No one ventured out on the main deck without an emergency mission, lifejacket, a rope to belay themselves, and a buddy, because danger of being washed overboard was almost certain. Besides, all water-tight doors and hatches were dogged and secure. In time, these precautions might be relaxed, but now they were strictly enforced for ship integrity and crew safety. Indeed, it was difficult to even traverse interior passages without walking on one bulkhead or the other in between steps on the deck. Crew members trying to rest had to strap themselves into their bunks to prevent rolling onto a deck or bulkhead. 

At the height of the 3-day storm, waves raked the ship with such force that plexiglass windows on the bridge were shattered, soaking those inside with cold seawater, plus the knowledge that the storm could get worse before it got better. Worse, DDR 880 now needed fuel, as much for ballast as for propulsion, and normally was never more than 2 or 3 days from replenishment. Empty fuel tanks were not helping to control the heavy rolling, just the opposite. Just before the storm peaked, the ship actually took ‘green water’ down the forward stack, quenching its number one boiler; definitely not a recommended event!

Gradually, as the storm subsided, shipboard routines began their return to normal and the crew readied itself for their next challenge; that of approaching, then steaming alongside a large auxiliary ship - an Oiler - to refill its fuel bunkers. While two ships thus travel close together, the seas always run rough and turbulent between them, even in calm conditions. With the storm not yet over, steadily navigating side-by-side this close to another vessel was tricky enough by itself, without the necessary complication of hooking up to an overhead hose system that allowed fuel to be pumped across the span of 200 to 300 feet of turbulent water running wildly past. But, with this needed task at hand, crew members carefully prepared to venture onto the main deck and man the ropes to pull the fuel hoses over from the Oiler, then hook them up and begin to receive the heavy residual oil - called ‘Bunker C’ - into DDR 880’s tanks. 
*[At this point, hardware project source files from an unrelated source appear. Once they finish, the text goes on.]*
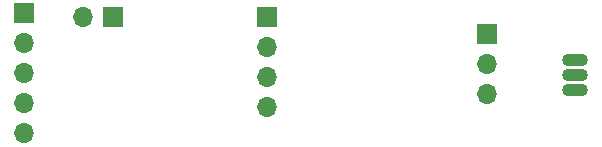
<source format=gbr>
%TF.GenerationSoftware,KiCad,Pcbnew,(6.0.4-0)*%
%TF.CreationDate,2025-08-27T16:44:19+02:00*%
%TF.ProjectId,FYP_temp,4659505f-7465-46d7-902e-6b696361645f,rev?*%
%TF.SameCoordinates,Original*%
%TF.FileFunction,Copper,L2,Bot*%
%TF.FilePolarity,Positive*%
%FSLAX46Y46*%
G04 Gerber Fmt 4.6, Leading zero omitted, Abs format (unit mm)*
G04 Created by KiCad (PCBNEW (6.0.4-0)) date 2025-08-27 16:44:19*
%MOMM*%
%LPD*%
G01*
G04 APERTURE LIST*
%TA.AperFunction,ComponentPad*%
%ADD10R,1.700000X1.700000*%
%TD*%
%TA.AperFunction,ComponentPad*%
%ADD11O,1.700000X1.700000*%
%TD*%
%TA.AperFunction,ComponentPad*%
%ADD12O,2.200000X1.100000*%
%TD*%
G04 APERTURE END LIST*
D10*
%TO.P,J_TMP36_TZ1,1,Pin_1*%
%TO.N,GND*%
X47665000Y-28007500D03*
D11*
%TO.P,J_TMP36_TZ1,2,Pin_2*%
%TO.N,Net-(J_TMP36_TZ1-Pad2)*%
X47665000Y-30547500D03*
%TO.P,J_TMP36_TZ1,3,Pin_3*%
%TO.N,Net-(C_361-Pad1)*%
X47665000Y-33087500D03*
%TO.P,J_TMP36_TZ1,4,Pin_4*%
%TO.N,Net-(J_TMP36_TZ1-Pad4)*%
X47665000Y-35627500D03*
%TD*%
D12*
%TO.P,TMP36_9Z1,1,+VS*%
%TO.N,Net-(J_TMP36_9Z1-Pad3)*%
X73750000Y-34250000D03*
%TO.P,TMP36_9Z1,2,VOUT*%
%TO.N,Net-(C_362-Pad1)*%
X73750000Y-32980000D03*
%TO.P,TMP36_9Z1,3,GND*%
%TO.N,GND*%
X73750000Y-31710000D03*
%TD*%
D10*
%TO.P,JP_ADD0,1,Pin_1*%
%TO.N,Net-(JP_ADD0-Pad1)*%
X34630000Y-28025000D03*
D11*
%TO.P,JP_ADD0,2,Pin_2*%
%TO.N,GND*%
X32090000Y-28025000D03*
%TD*%
D10*
%TO.P,J_TMP117,1,Pin_1*%
%TO.N,GND*%
X27105000Y-27735000D03*
D11*
%TO.P,J_TMP117,2,Pin_2*%
%TO.N,Net-(J_TMP117-Pad2)*%
X27105000Y-30275000D03*
%TO.P,J_TMP117,3,Pin_3*%
%TO.N,Net-(J_TMP117-Pad3)*%
X27105000Y-32815000D03*
%TO.P,J_TMP117,4,Pin_4*%
%TO.N,Net-(J_TMP117-Pad4)*%
X27105000Y-35355000D03*
%TO.P,J_TMP117,5,Pin_5*%
%TO.N,/VIN_117*%
X27105000Y-37895000D03*
%TD*%
D10*
%TO.P,J_TMP36_9Z1,1,Pin_1*%
%TO.N,GND*%
X66250000Y-29455000D03*
D11*
%TO.P,J_TMP36_9Z1,2,Pin_2*%
%TO.N,Net-(C_362-Pad1)*%
X66250000Y-31995000D03*
%TO.P,J_TMP36_9Z1,3,Pin_3*%
%TO.N,Net-(J_TMP36_9Z1-Pad3)*%
X66250000Y-34535000D03*
%TD*%
M02*

</source>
The first monkey-fist weighted leader line was twirled and thrown over from the Oiler and caught, then hauled in by the crew, allowing a larger line -tied to the leader- to follow. This larger line was for actually hauling over the fuel hoses, a task that proved overly difficult, forcing the crew to either let it go, or risk being pulled overboard. Again, the Oiler’s monkey fist flew, bringing the leader line over to DDR 880, and again the attempt failed. By this time the crew, being thoroughly wet, knew the drill and the new danger hauling the refueling hoses over entailed. Again and again, the monkey fist made a brief visit to the vessel, failing four more times to bring over the hoses. Finally, the seventh attempt succeeded, allowing sufficient fuel to be pumped into the thirsty vessel to sustain it for a few days, until it made port in the Bay of Biscay.

Relief came at last for the tired crew and damaged equipment aboard, as the storm’s fury finally blew itself out. Later, in swapping sea stories, we learned that other ships had also dealt with traumatic conditions that threatened damage almost as severe as DDR 880. In fact, two newer vessels with experimental aluminum superstructures, suffered structural failure and personnel casualties, requiring their being towed into Portsmouth, England for extensive repairs. 
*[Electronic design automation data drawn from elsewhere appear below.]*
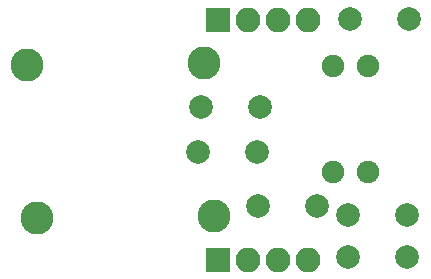
<source format=gbr>
%TF.GenerationSoftware,KiCad,Pcbnew,(6.0.11)*%
%TF.CreationDate,2023-05-29T12:42:38-05:00*%
%TF.ProjectId,LowPassFilter,4c6f7750-6173-4734-9669-6c7465722e6b,rev?*%
%TF.SameCoordinates,Original*%
%TF.FileFunction,Soldermask,Bot*%
%TF.FilePolarity,Negative*%
%FSLAX46Y46*%
G04 Gerber Fmt 4.6, Leading zero omitted, Abs format (unit mm)*
G04 Created by KiCad (PCBNEW (6.0.11)) date 2023-05-29 12:42:38*
%MOMM*%
%LPD*%
G01*
G04 APERTURE LIST*
G04 Aperture macros list*
%AMRoundRect*
0 Rectangle with rounded corners*
0 $1 Rounding radius*
0 $2 $3 $4 $5 $6 $7 $8 $9 X,Y pos of 4 corners*
0 Add a 4 corners polygon primitive as box body*
4,1,4,$2,$3,$4,$5,$6,$7,$8,$9,$2,$3,0*
0 Add four circle primitives for the rounded corners*
1,1,$1+$1,$2,$3*
1,1,$1+$1,$4,$5*
1,1,$1+$1,$6,$7*
1,1,$1+$1,$8,$9*
0 Add four rect primitives between the rounded corners*
20,1,$1+$1,$2,$3,$4,$5,0*
20,1,$1+$1,$4,$5,$6,$7,0*
20,1,$1+$1,$6,$7,$8,$9,0*
20,1,$1+$1,$8,$9,$2,$3,0*%
G04 Aperture macros list end*
%ADD10C,2.000000*%
%ADD11RoundRect,0.200000X0.850000X-0.850000X0.850000X0.850000X-0.850000X0.850000X-0.850000X-0.850000X0*%
%ADD12O,2.100000X2.100000*%
%ADD13C,2.800000*%
%ADD14C,1.900000*%
G04 APERTURE END LIST*
D10*
%TO.C,C1*%
X148550000Y-107950000D03*
X143550000Y-107950000D03*
%TD*%
%TO.C,C2*%
X140970000Y-107188000D03*
X135970000Y-107188000D03*
%TD*%
%TO.C,C3*%
X131104000Y-98806000D03*
X136104000Y-98806000D03*
%TD*%
%TO.C,C4*%
X135890000Y-102616000D03*
X130890000Y-102616000D03*
%TD*%
%TO.C,C5*%
X143550000Y-111506000D03*
X148550000Y-111506000D03*
%TD*%
%TO.C,C6*%
X148700000Y-91330000D03*
X143700000Y-91330000D03*
%TD*%
D11*
%TO.C,J1*%
X132588000Y-111760000D03*
D12*
X135128000Y-111760000D03*
X137668000Y-111760000D03*
X140208000Y-111760000D03*
%TD*%
D11*
%TO.C,J2*%
X132588000Y-91440000D03*
D12*
X135128000Y-91440000D03*
X137668000Y-91440000D03*
X140208000Y-91440000D03*
%TD*%
D13*
%TO.C,L1*%
X131360000Y-95100000D03*
X116370000Y-95230000D03*
%TD*%
D14*
%TO.C,T1*%
X142264000Y-104322000D03*
X142264000Y-95322000D03*
X145264000Y-104322000D03*
X145264000Y-95322000D03*
%TD*%
D13*
%TO.C,L2*%
X117252000Y-108204000D03*
X132242000Y-108074000D03*
%TD*%
M02*

</source>
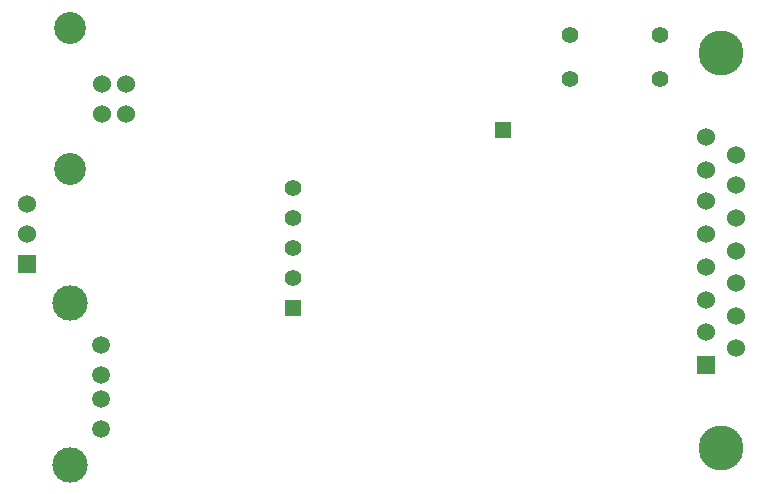
<source format=gbs>
G04 (created by PCBNEW (2013-03-15 BZR 4003)-stable) date 17/04/2013 22:03:58*
%MOIN*%
G04 Gerber Fmt 3.4, Leading zero omitted, Abs format*
%FSLAX34Y34*%
G01*
G70*
G90*
G04 APERTURE LIST*
%ADD10C,0.006*%
%ADD11C,0.06*%
%ADD12C,0.1063*%
%ADD13C,0.0591*%
%ADD14C,0.1181*%
%ADD15R,0.055X0.055*%
%ADD16C,0.055*%
%ADD17C,0.15*%
%ADD18R,0.06X0.06*%
G04 APERTURE END LIST*
G54D10*
G54D11*
X56751Y-41818D03*
X56751Y-40818D03*
X55964Y-40818D03*
X55964Y-41818D03*
G54D12*
X54901Y-43680D03*
X54901Y-38956D03*
G54D13*
X55935Y-52315D03*
X55935Y-51315D03*
X55935Y-50515D03*
X55935Y-49515D03*
G54D14*
X54885Y-53515D03*
X54885Y-48115D03*
G54D15*
X69320Y-42352D03*
G54D16*
X74561Y-40679D03*
X71561Y-40679D03*
X71561Y-39202D03*
X74561Y-39202D03*
G54D15*
X62332Y-48297D03*
G54D16*
X62332Y-47297D03*
X62332Y-46297D03*
X62332Y-45297D03*
X62332Y-44297D03*
G54D17*
X76604Y-52981D03*
X76604Y-39793D03*
G54D11*
X76104Y-42587D03*
X76104Y-43687D03*
X76104Y-44737D03*
X76104Y-45837D03*
X76104Y-46937D03*
X76104Y-48037D03*
X76104Y-49087D03*
G54D18*
X76104Y-50187D03*
G54D11*
X77104Y-43207D03*
X77104Y-44207D03*
X77104Y-45307D03*
X77104Y-46387D03*
X77104Y-47467D03*
X77104Y-48567D03*
X77104Y-49647D03*
G54D18*
X53464Y-46826D03*
G54D11*
X53464Y-45826D03*
X53464Y-44826D03*
M02*

</source>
What the young helmsman learned was that the sea was a mighty force that could not be tamed, especially in a storm, but could be carefully coaxed into allowing ships and men to live for another voyage, if one had the necessary skills and experience. From the moment his ship made port, he committed those lessons to indelible memory, to be used again whenever ocean conditions might threaten.
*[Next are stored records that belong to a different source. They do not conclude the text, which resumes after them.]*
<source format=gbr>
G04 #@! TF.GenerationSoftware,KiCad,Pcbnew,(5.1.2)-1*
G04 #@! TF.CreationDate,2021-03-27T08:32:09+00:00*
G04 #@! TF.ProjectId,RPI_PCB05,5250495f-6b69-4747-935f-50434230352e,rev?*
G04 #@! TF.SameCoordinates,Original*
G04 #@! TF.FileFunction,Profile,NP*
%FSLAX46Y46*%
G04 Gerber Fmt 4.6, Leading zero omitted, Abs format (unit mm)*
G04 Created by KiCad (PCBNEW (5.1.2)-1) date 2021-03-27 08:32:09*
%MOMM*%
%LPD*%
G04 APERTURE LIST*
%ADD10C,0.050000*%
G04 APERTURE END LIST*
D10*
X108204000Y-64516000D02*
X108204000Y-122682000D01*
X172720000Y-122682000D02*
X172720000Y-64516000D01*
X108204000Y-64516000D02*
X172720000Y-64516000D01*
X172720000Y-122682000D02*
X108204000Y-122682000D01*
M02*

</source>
The remainder of DDR 880’s cruise was relatively uneventful as far as excitement is concerned. Nevertheless, both helmsman and crew seemed to approach each day with newfound awareness of what could happen and how best to deal with it. This is the essence of training, including development of teamwork and safety consciousness. Respect for the sea is a tradition with mariners, particularly those who survive for long. Poseidon does rule the waves, but also all things nautical; this is not just mysticism, but eternal reality! Davy Jones awaits those incautious enough to dare him.